One expert in post-conflict reconstruction and transitional reform, including in Iraq and Afghanistan, told The Huffington Post that on a recent trip to Benghazi, he was encouraged to see volunteer militias competently running security and manning traffic intersections. But he added that until the TNC finds a way to fully take over these fundamental responsibilities, the organization will have a hard time maintaining its local credibility.

"By recognizing the TNC, [the West] confers legitimacy, but also a vast range of responsibilities, which the TNC is not yet equipped to fulfill," said the expert, who spoke on condition of anonymity. "While the international community is focused on the situation in the West, not enough is being done to strengthen the capacity of the TNC to deliver basic services to citizens.

"The reasons are largely political: We do not have a deep understanding of the political dynamics. There is a massive knowledge gap. Lessons from Iraq and Afghanistan suggest that this understanding is vital before we provide substantive support, because we need to know whom we are supporting, and the effect of our support on the political dynamics."

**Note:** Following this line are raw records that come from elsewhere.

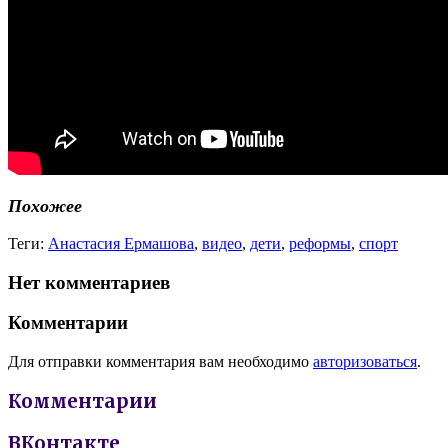
Похожее
Теги:
Анастасия Ермашова
,
видео
,
дети
,
реформы
,
спорт
Нет комментариев
Комментарии
Для отправки комментария вам необходимо
авторизоваться
.
Комментарии
ВКонтакте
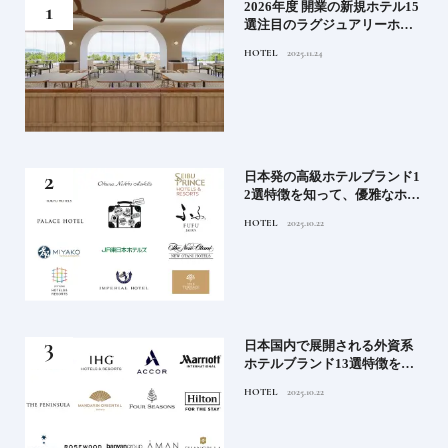
たい
2026年度 開業の新規ホテル15
行く
選注目のラグジュアリーホテ
ルや大都市の拠点となるシテ
HOTEL
2025.11.24
ィホテルまでご紹介【前編】
蒸留
日本発の高級ホテルブランド1
たい
2選特徴を知って、優雅なホテ
ルステイを満喫｜ホテルブラ
HOTEL
2025.10.22
ンド大解剖①
」実
日本国内で展開される外資系
の実
ホテルブランド13選特徴を知
ら知
って、優雅なホテルステイを
HOTEL
2025.10.22
神様
満喫｜ホテルブランド大解剖
⑦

Hal Ferguson, a democracy development expert at the International Republican Institute, who has extensive experience in Iraq and Afghanistan, said that in Washington policy circles where the post-conflict Libya is being discussed, the comparison with Iraq -- where warring militias complicated an already confusing political landscape immediately after the end of the war -- comes up a lot.

"You can't help but make the analogy," he said. "It's going to be a post-conflict reconstruction situation. It's clear everyone is trying to learn the lessons of Iraq: above all you need to provide security, electricity, basic services.

"The question is what is the TNC going to do and what capacity they have to act on it. It's not about their desire or intelligence -- it's about their political legitimacy and strength," he added.

Roberts, of the International Crisis Group, said these problems should have been evident from the start.

"Even if the TNC had shown itself to be more coherent than it really is, without British and American troops on the ground it has never been likely to take Tripoli -- and if it did take Tripoli that way, it would have a legitimacy problem," he said.

"This has been very, very obvious from very early on," Roberts added. "And if the [TNC] didn't have a legitimacy problem, which it will have, it will have a problem in any case of establishing a functional government.

"Western governments have been very reckless in engaging themselves to the hilt as they have, politically speaking, with this outfit. And going so far as to recognize it as the only legitimate body, when clearly that is not the view of many Libyans. The idea that this rebellion could just secrete a new functional regime has clearly been wishful thinking."